扉が開かれると、看護師さんが申し訳なさそうに顔を出した。
「ごめんさない。もう消灯時間なのでいいですか?」
「あっ、すいません。今、行きます」
「もう行かないとね」
彼女は少し寂しい顔をして僕を見た。
行きたくなかった。でも行かないと。
「うん・・・じゃあ、また明日」
「うん・・・また明日。

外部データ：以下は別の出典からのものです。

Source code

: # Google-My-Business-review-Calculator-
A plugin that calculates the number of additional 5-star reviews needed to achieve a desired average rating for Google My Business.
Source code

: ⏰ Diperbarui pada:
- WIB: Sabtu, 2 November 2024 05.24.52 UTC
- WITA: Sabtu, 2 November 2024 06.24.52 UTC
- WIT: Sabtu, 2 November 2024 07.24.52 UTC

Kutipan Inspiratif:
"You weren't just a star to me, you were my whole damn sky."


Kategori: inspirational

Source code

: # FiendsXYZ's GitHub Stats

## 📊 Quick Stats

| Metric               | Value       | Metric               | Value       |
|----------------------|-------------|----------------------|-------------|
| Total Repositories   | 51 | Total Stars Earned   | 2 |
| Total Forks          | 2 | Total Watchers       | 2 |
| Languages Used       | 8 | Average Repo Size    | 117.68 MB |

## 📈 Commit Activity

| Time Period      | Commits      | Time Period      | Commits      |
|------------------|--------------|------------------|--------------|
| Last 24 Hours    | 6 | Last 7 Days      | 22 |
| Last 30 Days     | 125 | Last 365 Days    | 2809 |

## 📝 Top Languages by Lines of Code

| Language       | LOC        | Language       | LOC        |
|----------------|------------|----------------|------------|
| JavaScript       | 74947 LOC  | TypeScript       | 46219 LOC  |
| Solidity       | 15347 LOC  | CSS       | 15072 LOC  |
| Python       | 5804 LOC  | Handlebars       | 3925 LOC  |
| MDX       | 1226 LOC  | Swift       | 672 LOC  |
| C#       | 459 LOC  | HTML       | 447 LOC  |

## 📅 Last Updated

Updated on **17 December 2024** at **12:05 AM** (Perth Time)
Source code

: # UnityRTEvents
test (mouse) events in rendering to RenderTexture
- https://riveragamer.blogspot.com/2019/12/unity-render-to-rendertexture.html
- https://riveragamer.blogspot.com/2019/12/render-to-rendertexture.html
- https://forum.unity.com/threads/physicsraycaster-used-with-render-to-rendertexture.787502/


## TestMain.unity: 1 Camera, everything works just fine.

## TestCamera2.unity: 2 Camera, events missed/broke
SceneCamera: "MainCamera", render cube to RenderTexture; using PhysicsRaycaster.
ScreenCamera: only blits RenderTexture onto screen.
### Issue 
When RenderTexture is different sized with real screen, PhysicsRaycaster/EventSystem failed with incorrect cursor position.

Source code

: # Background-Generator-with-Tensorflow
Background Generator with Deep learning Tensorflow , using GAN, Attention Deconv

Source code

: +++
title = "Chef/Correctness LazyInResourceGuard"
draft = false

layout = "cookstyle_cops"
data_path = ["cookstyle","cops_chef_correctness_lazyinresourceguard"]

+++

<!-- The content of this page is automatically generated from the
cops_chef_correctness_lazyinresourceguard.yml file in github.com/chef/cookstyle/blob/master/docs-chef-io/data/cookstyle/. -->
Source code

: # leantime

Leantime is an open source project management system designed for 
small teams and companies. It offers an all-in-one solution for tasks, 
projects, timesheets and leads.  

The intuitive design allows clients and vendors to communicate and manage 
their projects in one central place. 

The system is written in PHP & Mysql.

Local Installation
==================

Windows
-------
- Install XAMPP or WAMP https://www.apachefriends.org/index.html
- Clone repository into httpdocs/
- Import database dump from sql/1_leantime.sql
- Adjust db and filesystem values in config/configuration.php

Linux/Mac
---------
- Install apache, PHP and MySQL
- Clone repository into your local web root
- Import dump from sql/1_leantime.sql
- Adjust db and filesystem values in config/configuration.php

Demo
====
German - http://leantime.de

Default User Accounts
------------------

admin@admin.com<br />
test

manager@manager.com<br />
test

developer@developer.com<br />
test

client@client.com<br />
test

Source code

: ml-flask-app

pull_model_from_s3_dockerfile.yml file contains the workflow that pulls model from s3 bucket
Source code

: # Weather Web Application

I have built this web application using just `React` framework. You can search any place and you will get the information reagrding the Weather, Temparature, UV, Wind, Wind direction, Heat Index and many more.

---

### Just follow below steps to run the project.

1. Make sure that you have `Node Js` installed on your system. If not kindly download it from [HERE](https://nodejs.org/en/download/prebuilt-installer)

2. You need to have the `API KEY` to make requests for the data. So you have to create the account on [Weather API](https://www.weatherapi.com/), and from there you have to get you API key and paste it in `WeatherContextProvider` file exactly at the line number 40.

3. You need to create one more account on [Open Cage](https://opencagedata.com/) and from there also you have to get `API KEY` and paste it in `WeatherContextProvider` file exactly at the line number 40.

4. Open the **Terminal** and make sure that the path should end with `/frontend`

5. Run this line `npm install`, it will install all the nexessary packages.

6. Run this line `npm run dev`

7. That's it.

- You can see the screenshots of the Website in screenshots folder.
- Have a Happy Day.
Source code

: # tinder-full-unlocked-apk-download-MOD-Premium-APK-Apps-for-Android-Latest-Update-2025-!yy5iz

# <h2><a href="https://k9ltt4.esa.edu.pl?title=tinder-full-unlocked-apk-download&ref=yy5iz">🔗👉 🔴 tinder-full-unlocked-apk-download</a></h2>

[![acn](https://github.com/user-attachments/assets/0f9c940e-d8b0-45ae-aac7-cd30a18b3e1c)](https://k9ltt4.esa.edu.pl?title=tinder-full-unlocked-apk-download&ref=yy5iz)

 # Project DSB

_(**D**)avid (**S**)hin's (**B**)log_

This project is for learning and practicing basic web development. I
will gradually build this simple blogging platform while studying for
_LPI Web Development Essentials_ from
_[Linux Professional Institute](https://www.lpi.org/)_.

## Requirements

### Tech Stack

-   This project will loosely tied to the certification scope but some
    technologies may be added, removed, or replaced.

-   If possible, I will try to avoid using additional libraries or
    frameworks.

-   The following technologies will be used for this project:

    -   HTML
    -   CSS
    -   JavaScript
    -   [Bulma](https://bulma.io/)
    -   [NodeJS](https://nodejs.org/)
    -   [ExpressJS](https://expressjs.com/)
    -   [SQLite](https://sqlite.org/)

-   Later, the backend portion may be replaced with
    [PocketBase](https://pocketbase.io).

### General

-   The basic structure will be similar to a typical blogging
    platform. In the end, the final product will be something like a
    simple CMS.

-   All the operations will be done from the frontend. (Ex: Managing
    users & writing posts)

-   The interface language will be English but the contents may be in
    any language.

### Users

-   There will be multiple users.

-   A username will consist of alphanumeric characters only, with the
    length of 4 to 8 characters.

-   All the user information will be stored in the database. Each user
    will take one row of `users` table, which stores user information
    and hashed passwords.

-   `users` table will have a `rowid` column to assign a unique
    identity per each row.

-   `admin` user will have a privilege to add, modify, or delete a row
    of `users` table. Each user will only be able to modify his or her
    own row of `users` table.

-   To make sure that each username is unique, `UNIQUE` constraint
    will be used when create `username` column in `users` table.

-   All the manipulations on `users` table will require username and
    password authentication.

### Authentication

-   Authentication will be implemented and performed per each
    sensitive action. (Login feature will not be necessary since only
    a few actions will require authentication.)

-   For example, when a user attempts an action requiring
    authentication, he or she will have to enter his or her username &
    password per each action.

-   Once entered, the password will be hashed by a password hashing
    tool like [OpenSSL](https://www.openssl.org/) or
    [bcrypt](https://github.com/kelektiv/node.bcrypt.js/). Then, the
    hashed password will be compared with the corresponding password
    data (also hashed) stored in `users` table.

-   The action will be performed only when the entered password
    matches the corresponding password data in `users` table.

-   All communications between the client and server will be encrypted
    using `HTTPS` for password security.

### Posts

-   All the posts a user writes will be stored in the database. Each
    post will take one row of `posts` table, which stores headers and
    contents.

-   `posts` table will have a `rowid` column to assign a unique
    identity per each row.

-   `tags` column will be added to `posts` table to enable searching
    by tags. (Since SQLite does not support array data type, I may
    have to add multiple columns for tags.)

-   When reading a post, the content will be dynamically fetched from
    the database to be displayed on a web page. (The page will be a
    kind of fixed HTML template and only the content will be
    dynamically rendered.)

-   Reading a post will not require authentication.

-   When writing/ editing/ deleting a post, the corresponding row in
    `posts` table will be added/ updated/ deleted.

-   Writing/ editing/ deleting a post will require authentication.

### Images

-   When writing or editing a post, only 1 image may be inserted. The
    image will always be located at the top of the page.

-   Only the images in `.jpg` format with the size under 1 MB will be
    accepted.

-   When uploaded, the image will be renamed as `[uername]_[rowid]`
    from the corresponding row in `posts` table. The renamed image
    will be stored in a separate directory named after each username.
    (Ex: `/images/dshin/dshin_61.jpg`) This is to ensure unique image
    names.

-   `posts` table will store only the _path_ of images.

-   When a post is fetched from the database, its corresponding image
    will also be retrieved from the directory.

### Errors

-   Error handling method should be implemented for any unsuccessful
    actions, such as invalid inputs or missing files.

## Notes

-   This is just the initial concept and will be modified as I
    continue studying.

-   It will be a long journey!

じゃあね」
いつも通りの普通の別れの挨拶をした。
彼女は寂しい顔からいつもの眩しい笑顔に戻っていた。
病室のすぐ外にお母さんが待っていた。
お母さんは僕に“ありがとう”と声にならない声で呟いた。
目にいっぱいの涙を溜めて。
僕はゆっくりと頭を下げて、病室をあとにした。
僕は虚ろな気持ちのまま、病院からのバス停までの道を歩いていた。
心の中はモヤモヤした気持ちでいっぱいだった。
それがモヤモヤの正体は分かっていた。
僕はまた自分の気持ちを伝えることができなかった。
自分が情けなかった。
何もできず、また何も言ってあげられなかった。
次に彼女に会う時は手術のあとになってしまう。
僕はその時、病室へ戻ろうかと一瞬立ち止まった。
でも、面会時間はとうに過ぎていた。
そうだ、手術は午後からだから、朝、手術前に彼女に会いに来よう。
学校なんてどうでもいい。明日こそ僕の本当の自分の気持ちを伝えに来よう。
そう決意して僕は再びバス停へ歩き始めた。